Collected data:
______________________________

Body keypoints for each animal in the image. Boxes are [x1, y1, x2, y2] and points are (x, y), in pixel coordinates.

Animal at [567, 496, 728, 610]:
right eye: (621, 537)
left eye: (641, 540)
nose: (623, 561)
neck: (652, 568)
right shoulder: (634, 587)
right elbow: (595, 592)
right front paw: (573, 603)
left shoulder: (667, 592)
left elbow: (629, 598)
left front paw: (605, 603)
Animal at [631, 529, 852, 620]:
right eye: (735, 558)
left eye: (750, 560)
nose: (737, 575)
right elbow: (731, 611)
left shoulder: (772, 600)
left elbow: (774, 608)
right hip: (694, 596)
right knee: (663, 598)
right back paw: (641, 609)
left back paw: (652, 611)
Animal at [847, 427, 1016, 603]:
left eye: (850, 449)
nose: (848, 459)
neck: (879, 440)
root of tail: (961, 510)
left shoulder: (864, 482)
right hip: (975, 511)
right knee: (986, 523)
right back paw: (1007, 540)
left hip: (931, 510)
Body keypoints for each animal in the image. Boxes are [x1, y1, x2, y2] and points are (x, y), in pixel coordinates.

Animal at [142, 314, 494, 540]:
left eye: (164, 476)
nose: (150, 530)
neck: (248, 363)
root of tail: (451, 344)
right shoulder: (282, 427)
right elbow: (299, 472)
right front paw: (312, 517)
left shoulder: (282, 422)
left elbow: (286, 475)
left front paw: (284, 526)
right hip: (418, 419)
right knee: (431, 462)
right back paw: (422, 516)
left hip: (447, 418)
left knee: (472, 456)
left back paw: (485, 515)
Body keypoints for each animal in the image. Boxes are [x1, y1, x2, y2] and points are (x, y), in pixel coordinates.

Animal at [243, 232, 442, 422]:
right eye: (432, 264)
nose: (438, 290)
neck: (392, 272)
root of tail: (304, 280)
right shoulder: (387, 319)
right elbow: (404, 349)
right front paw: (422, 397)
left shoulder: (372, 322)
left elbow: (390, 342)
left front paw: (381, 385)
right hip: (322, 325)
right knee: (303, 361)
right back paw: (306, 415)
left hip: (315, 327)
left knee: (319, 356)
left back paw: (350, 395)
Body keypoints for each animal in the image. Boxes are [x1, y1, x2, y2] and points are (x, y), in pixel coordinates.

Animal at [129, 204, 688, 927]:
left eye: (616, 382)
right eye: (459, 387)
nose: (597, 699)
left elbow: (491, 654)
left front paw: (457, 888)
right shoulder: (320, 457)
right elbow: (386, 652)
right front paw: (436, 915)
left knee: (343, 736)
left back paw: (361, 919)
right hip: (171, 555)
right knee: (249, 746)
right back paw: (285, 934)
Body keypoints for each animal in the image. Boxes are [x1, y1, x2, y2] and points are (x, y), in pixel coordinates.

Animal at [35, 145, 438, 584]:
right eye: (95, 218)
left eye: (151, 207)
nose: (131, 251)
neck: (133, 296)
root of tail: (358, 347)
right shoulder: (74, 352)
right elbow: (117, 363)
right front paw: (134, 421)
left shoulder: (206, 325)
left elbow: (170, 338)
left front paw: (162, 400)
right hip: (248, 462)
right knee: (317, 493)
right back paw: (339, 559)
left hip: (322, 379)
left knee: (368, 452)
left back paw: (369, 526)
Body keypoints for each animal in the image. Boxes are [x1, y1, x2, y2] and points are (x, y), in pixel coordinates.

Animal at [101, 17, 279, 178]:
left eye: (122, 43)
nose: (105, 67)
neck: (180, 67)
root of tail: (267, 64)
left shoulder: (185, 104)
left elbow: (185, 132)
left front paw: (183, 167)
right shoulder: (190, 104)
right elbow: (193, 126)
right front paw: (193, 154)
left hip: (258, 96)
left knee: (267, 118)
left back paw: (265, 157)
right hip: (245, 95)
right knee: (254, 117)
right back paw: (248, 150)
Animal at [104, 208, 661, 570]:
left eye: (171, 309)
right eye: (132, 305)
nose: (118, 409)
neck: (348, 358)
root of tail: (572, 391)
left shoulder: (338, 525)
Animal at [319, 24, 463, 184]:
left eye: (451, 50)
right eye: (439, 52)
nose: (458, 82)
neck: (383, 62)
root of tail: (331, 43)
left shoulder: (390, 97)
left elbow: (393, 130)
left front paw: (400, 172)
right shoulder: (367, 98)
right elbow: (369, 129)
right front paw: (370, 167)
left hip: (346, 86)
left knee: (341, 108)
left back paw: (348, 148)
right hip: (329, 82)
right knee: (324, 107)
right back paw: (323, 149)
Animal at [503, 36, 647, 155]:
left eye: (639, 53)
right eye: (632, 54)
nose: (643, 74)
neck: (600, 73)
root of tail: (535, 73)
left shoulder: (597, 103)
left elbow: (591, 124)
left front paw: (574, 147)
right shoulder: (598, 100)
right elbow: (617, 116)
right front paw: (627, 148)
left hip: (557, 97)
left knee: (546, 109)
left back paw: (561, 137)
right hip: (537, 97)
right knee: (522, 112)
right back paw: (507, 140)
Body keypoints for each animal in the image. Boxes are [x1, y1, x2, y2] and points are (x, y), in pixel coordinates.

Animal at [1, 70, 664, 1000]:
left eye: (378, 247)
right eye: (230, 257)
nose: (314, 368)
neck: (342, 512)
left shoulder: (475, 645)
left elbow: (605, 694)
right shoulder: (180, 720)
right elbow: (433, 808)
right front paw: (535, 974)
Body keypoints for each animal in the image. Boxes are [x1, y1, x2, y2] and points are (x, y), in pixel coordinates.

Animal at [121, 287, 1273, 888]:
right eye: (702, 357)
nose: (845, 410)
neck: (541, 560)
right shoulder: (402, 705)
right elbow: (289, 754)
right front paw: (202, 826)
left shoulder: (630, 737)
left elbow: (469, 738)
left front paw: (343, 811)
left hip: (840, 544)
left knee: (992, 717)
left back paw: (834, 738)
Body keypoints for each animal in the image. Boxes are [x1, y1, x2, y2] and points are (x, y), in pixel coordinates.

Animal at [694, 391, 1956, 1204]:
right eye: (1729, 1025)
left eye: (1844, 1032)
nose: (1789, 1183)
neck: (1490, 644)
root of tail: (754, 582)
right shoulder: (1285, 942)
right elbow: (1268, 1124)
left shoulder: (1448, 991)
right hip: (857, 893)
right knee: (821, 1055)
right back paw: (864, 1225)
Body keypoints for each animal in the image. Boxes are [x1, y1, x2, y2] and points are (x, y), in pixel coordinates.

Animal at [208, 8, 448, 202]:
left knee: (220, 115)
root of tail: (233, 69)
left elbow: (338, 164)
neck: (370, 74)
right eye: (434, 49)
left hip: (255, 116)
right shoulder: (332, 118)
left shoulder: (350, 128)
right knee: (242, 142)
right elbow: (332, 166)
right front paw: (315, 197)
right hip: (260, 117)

______________________________

WHAT TO WORK ON ▸
Repeat, exactly as they stand above, the lines from the line with "left front paw: (400, 172)" to the line with "right eye: (702, 357)", both lines included.

REPLY ▸
left front paw: (400, 172)
right shoulder: (367, 98)
right elbow: (369, 129)
right front paw: (370, 167)
left hip: (346, 86)
left knee: (341, 108)
left back paw: (348, 148)
right hip: (329, 82)
right knee: (324, 107)
right back paw: (323, 149)
Animal at [503, 36, 647, 155]:
left eye: (639, 53)
right eye: (632, 54)
nose: (643, 74)
neck: (600, 73)
root of tail: (535, 73)
left shoulder: (597, 103)
left elbow: (591, 124)
left front paw: (574, 147)
right shoulder: (598, 100)
right elbow: (617, 116)
right front paw: (627, 148)
left hip: (557, 97)
left knee: (546, 109)
left back paw: (561, 137)
right hip: (537, 97)
right knee: (522, 112)
right back paw: (507, 140)
Body keypoints for each animal in the image. Boxes are [x1, y1, x2, y2] and points are (x, y), in pixel coordinates.

Animal at [1, 70, 664, 1000]:
left eye: (378, 247)
right eye: (230, 257)
nose: (314, 368)
neck: (342, 512)
left shoulder: (475, 645)
left elbow: (605, 694)
right shoulder: (180, 720)
right elbow: (433, 808)
right front paw: (535, 974)
Body keypoints for each animal in the image. Boxes are [x1, y1, x2, y2] and points are (x, y), in pixel coordinates.

Animal at [121, 287, 1273, 888]:
right eye: (702, 357)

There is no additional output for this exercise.